Individual investors, however, are panicked. Gregory Chorny, who says he and his family own about one per cent of Bre-X's shares, circulated a letter to other shareholders on Friday, urging them to register their concerns by faxing form letters to Barrick and Bre-X. But Barrick has no intention of taking out Bre-X. It simply gets to cherry pick Busang, for which it will likely ante up all of the capital expenditures to bring the mine into production, estimated to cost about $1.5 billion. How shareholders will be compensated, whether in the form of warrants, options, special shares, cash, or a combination of those is not yet known. A U.S. class-action suit could result if they do not get satisfaction.
Some suggest that the fight for Busang is not over. Jean Anes, vice-counsel for investment at the Indonesian Consulate in Toronto, said his government will consider other bids to develop Busang right up until the Dec. 4 deadline. One contender, Placer Dome of Vancouver, says it had "high level" discussions with Bre-X about joining the Busang project just days before the Barrick announcement. "This," says Anes, choosing a strained description of what has gone on in Jakarta, "is just a pure business deal."
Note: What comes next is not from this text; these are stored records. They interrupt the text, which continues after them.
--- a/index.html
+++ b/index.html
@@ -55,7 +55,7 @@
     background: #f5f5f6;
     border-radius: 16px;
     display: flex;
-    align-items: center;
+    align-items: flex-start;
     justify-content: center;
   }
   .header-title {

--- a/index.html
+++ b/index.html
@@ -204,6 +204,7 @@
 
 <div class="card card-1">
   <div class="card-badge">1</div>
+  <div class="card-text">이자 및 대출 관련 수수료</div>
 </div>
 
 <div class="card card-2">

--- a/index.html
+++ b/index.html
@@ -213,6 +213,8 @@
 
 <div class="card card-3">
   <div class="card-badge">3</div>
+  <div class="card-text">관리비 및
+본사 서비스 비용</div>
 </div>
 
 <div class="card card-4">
Through it all, Munk has remained his sleek, reserved self. The night the Bre-X news came out, Munk and his second wife, Melanie, were doing the Christmas tree lighting thing at the Gardiner Museum of Ceramic Art in downtown Toronto. That very day, he had been mulling further real estate acquisitions for Trizec. He will soon be heading for Switzerland for his annual ski holiday, from which nothing can keep him. Not even Busang. By the time he gets there Peter Munk should know whether he is, after all, king of the hill.
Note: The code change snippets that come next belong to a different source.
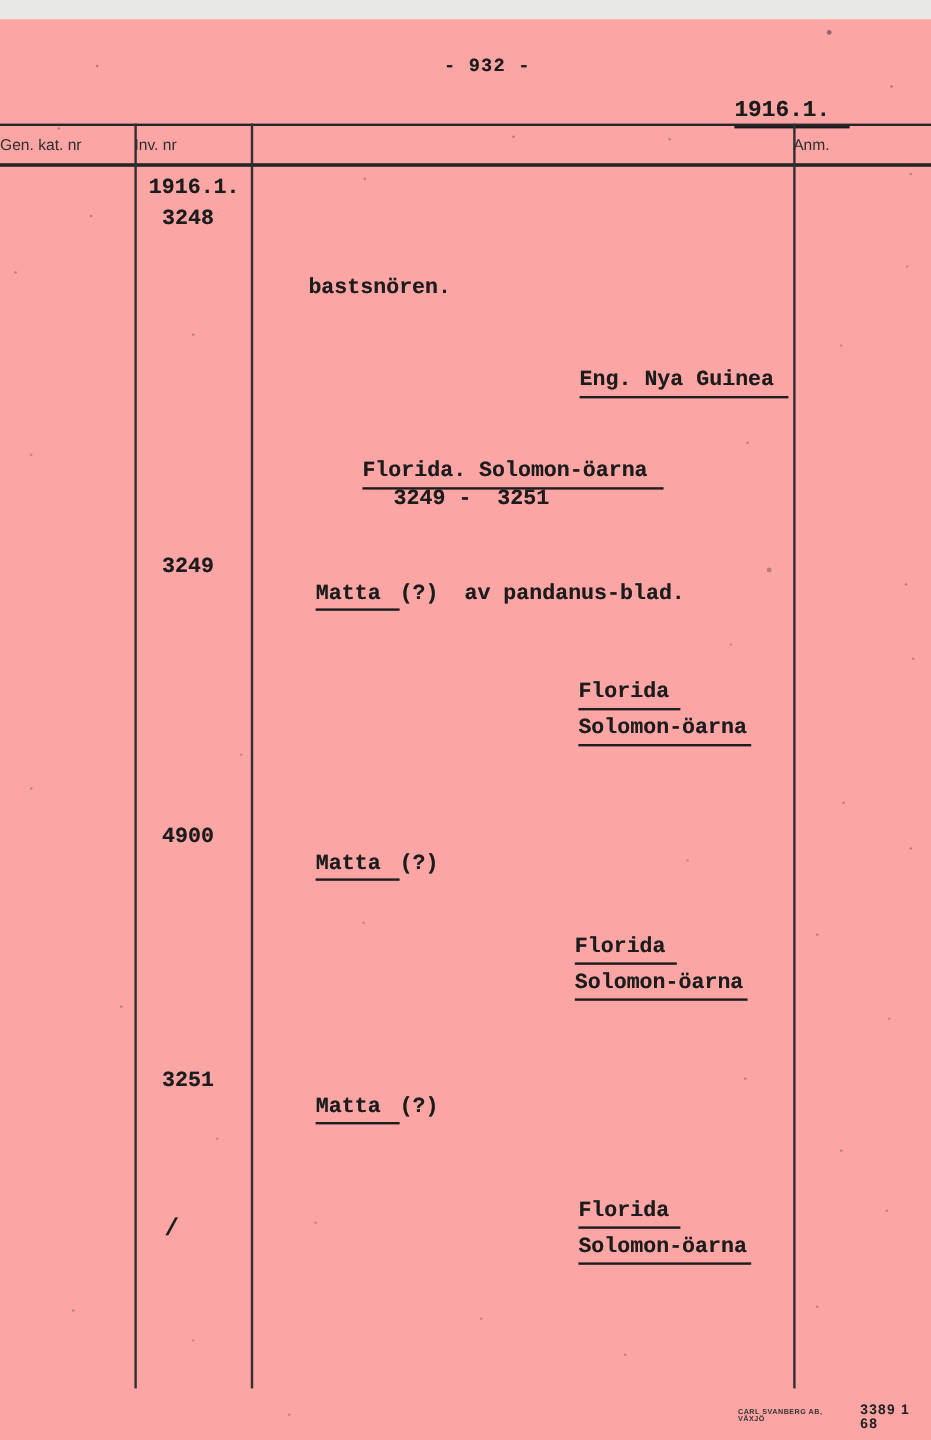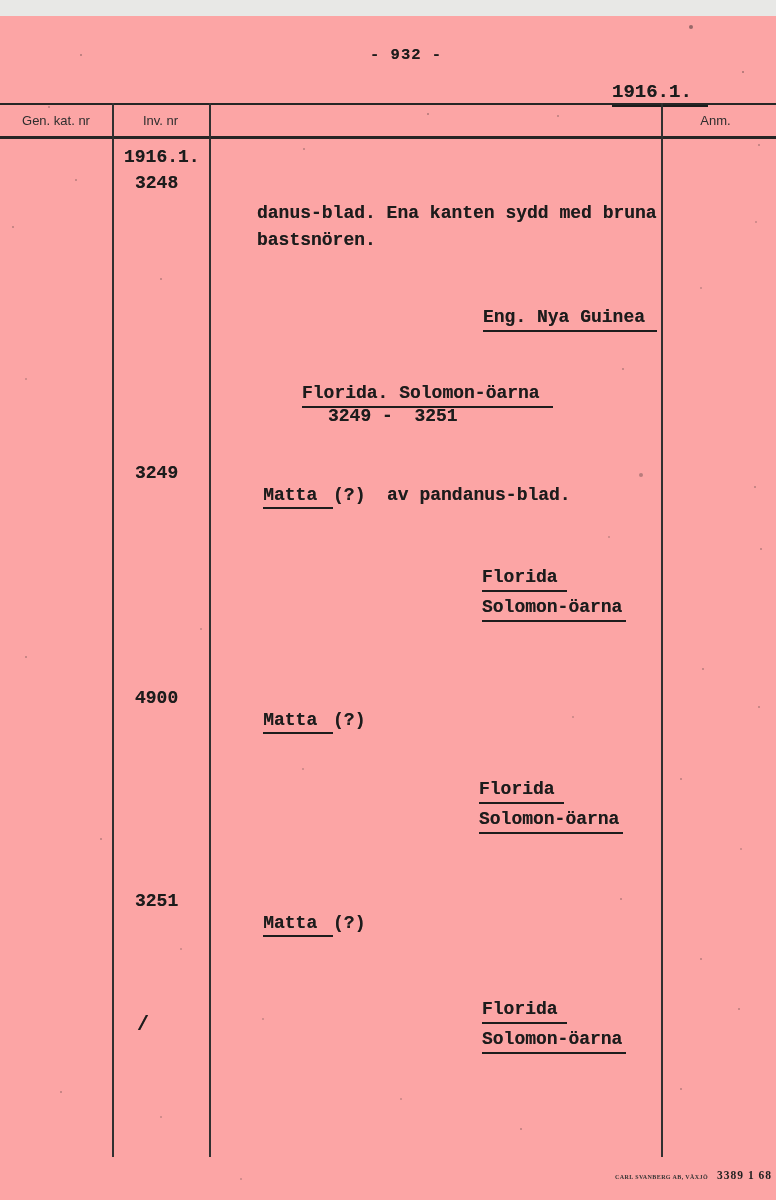--- a/index.html
+++ b/index.html
@@ -31,7 +31,7 @@
   .u{border-bottom:2px solid #1d1d1d;padding-bottom:2px;}
   .hline{background:#262626;}
   .vline{background:#303030;width:2px;}
-  .center{text-align:center;}
+  .center{text-align:left;}
   
   .noise{
     width:2px;height:2px;border-radius:50%;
A 10-Year Conquest of the Gold Market
December 31, 1986
Peter Munk's three-year-old American Barrick Resources Corp., originally created to explore for oil, pays $60 million for 50 per cent of Nevada's Goldstrike mine, North America's richest gold deposit.
December 31, 1986
Peter Munk's three-year-old American Barrick Resources Corp., originally created to explore for oil, pays $60 million for 50 per cent of Nevada's Goldstrike mine, North America's richest gold deposit.
January 17, 1987
American Barrick pays $50 million to acquire PanCana Minerals, which owns the remaining 50-per-cent interest in the Goldstrike project.
November 1, 1993
Five months after vacating the Prime Minister's Office, Brian Mulroney joins Barrick's board of directors.
March, 1994
American Barrick and Exall Resources Ltd., a Toronto-based mining company, jointly buy the El Triunfo gold property on the southern tip of Baja from the Mexican government.
September 6, 1994
Barrick wins a bidding war against Royal Oak Mines Inc. for Lac Minerals Ltd., a Toronto-based gold producer with mines in Canada, the United States and Chile. The price: $1.9 billion.
January 18, 1995
American Barrick Resources Corp. is renamed Barrick Gold Corp.
May 3, 1995
To assist Barrick's overseas expansion, Munk establishes an international advisory board. Its members now include former U.S. president George Bush and Paul Desmarais, Sr., past chairman of Power Corp.
December 1, 1995
Barrick Gold acquires a 40-per-cent interest in the High Desert Mineral Resources Nevada Inc. gold property.
August 27, 1996
Munk's company pays $1.1 billion for 93 per cent of Arequipa Resources Ltd., a Vancouver company that controls an open-pit gold mine and exploration properties in Peru.
November 26, 1996
Barrick, with the support of the Indonesian government, confirms that it is negotiating to acquire a majority interest in that country's Busang gold deposit, believed to be one of the largest gold finds ever.